The response should contain only those lines of the entries below that include the string "både".

## [MATERIAL PROVIDED]
- - - - - - -
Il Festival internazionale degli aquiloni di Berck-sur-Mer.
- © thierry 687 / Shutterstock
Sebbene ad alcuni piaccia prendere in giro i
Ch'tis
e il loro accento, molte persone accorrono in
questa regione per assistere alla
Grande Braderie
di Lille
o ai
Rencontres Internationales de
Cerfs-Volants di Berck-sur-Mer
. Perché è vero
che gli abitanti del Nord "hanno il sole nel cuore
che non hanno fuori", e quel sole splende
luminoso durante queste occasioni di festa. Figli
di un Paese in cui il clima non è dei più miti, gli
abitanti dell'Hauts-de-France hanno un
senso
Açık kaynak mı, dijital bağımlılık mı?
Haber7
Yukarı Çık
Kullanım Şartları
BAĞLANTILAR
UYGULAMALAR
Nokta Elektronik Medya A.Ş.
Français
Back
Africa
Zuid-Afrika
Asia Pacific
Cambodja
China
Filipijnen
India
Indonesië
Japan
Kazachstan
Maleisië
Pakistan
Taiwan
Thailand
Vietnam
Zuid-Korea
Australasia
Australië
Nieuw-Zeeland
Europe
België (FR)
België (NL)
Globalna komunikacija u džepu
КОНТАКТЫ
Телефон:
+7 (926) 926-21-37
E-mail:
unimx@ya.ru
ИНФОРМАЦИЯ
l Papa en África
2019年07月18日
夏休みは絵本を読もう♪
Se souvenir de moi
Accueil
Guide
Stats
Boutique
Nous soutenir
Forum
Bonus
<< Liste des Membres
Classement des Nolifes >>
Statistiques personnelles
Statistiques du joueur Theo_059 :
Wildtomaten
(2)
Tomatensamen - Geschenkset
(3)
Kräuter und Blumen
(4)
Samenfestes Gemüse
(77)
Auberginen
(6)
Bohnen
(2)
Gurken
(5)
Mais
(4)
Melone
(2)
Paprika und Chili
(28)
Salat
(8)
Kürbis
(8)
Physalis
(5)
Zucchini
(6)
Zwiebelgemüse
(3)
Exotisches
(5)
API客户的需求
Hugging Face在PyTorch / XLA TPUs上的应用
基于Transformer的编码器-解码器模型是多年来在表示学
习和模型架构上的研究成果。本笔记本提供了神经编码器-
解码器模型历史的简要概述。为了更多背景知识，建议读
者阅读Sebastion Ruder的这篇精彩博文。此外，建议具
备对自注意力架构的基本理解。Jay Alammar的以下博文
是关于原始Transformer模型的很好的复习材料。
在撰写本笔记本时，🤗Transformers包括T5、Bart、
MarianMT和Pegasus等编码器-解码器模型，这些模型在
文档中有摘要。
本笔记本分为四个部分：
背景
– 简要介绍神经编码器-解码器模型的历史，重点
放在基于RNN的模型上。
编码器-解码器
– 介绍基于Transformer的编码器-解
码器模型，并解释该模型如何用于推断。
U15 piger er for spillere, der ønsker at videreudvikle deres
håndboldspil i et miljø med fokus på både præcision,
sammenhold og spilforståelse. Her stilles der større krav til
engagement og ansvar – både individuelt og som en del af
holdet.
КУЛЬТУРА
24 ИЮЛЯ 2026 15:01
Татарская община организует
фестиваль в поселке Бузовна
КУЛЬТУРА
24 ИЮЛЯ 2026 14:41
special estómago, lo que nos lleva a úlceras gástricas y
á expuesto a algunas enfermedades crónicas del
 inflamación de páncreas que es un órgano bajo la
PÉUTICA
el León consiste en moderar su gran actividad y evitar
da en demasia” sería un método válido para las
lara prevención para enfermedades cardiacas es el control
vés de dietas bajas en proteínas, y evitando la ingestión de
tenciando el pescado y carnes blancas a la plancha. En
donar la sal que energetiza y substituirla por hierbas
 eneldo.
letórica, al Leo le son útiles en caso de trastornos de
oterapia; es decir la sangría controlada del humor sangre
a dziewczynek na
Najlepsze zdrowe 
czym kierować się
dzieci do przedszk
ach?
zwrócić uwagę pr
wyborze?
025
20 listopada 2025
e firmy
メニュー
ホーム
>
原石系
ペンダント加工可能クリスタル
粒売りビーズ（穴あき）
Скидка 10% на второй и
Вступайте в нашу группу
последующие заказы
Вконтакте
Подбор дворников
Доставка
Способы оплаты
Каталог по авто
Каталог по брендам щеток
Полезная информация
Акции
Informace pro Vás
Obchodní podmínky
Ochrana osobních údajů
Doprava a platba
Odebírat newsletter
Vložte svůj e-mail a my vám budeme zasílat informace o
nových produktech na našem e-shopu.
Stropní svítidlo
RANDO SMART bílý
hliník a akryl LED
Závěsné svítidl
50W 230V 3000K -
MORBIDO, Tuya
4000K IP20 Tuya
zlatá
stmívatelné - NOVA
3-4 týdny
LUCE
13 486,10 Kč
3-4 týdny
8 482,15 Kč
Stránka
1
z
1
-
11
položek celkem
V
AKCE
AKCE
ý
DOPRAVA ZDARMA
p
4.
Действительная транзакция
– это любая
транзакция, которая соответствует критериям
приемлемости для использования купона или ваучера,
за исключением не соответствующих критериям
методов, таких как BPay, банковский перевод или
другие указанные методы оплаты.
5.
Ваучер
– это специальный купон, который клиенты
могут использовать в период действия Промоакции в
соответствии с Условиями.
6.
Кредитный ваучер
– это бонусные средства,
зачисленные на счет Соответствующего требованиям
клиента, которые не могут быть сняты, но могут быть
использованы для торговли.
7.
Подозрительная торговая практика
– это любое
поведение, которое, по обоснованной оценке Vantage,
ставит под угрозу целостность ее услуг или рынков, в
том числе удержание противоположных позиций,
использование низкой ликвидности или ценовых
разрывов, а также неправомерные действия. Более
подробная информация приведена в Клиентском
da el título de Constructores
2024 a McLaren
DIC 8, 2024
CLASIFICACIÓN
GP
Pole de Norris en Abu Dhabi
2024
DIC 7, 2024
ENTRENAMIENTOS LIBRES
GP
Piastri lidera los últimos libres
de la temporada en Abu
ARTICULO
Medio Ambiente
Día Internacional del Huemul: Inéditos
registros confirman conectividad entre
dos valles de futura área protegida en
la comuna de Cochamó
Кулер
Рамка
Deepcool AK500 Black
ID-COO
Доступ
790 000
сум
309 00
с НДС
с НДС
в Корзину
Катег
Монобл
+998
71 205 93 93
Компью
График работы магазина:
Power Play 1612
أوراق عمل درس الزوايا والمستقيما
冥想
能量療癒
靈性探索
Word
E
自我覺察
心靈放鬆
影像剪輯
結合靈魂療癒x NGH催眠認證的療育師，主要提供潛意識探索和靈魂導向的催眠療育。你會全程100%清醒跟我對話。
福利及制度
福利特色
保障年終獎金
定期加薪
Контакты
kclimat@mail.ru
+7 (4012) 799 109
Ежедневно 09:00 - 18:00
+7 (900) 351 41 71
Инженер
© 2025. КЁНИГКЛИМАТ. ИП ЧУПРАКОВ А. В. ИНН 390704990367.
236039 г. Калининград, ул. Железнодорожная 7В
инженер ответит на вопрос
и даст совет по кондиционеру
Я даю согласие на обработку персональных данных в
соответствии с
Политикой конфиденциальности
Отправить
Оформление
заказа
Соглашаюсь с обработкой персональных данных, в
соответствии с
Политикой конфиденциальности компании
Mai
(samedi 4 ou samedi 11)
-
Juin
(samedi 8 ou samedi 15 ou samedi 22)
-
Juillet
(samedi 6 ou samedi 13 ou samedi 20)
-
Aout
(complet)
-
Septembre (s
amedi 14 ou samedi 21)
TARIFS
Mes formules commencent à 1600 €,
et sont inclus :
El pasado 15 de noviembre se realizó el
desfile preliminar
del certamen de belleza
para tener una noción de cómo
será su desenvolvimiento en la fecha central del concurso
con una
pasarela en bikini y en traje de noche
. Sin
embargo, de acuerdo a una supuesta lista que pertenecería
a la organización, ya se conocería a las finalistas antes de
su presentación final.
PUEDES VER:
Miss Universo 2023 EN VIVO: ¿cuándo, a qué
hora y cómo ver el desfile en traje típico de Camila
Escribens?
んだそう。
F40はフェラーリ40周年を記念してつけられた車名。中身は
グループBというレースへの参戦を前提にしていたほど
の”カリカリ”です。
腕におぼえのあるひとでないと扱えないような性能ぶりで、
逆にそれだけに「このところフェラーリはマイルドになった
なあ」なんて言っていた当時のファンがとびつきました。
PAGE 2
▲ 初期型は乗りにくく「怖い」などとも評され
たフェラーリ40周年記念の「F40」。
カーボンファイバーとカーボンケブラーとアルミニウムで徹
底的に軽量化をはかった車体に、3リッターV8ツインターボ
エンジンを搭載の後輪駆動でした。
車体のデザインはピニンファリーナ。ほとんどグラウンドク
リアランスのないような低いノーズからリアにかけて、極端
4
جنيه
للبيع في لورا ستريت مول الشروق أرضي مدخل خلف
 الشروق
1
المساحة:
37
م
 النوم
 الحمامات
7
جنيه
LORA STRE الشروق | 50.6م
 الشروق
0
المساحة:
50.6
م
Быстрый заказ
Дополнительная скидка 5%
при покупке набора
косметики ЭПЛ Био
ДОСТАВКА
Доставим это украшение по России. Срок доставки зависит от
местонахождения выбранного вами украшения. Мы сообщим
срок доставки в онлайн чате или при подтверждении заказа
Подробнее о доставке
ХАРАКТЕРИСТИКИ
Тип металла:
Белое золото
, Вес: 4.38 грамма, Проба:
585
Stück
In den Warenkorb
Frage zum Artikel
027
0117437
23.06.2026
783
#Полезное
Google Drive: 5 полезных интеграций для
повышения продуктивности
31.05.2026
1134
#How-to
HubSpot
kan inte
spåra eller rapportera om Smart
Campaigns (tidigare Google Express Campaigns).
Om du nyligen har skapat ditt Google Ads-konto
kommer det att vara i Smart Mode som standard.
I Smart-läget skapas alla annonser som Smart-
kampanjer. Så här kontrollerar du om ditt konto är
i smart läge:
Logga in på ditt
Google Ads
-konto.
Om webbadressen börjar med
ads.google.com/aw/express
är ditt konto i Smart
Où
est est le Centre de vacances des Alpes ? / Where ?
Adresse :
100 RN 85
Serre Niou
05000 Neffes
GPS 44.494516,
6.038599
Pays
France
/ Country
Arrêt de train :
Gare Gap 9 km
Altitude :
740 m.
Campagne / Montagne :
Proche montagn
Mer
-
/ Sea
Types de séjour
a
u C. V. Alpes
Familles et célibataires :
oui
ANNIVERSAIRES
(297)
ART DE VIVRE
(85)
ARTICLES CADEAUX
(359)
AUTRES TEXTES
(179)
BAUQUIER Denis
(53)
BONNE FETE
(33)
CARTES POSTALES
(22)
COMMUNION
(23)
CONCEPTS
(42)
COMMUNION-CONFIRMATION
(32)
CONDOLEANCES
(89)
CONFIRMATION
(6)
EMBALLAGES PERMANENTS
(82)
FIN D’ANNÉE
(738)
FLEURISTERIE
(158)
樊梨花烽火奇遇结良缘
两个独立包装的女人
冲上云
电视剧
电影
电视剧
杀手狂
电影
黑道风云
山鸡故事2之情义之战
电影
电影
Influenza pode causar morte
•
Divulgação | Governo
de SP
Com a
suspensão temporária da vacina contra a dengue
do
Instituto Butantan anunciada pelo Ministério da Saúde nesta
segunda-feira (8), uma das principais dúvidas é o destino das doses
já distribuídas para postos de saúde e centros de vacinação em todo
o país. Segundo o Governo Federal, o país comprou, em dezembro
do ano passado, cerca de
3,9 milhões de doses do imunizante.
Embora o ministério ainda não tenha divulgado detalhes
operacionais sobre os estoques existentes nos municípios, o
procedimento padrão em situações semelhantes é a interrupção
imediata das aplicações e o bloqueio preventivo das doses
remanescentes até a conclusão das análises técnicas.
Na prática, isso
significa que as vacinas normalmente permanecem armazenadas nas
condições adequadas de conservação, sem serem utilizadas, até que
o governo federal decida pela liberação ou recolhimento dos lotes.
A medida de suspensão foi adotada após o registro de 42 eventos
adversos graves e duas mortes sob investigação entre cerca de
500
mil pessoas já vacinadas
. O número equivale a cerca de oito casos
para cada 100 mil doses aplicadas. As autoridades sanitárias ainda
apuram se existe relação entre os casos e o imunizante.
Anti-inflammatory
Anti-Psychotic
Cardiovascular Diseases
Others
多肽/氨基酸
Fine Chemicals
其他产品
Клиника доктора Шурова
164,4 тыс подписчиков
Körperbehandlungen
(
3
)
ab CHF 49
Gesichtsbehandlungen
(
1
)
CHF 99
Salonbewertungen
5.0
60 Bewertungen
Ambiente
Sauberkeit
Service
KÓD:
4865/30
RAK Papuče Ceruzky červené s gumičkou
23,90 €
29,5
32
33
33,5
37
- - - - - - -
## [OUTPUT]
håndboldspil i et miljø med fokus på både præcision,
engagement og ansvar – både individuelt og som en del af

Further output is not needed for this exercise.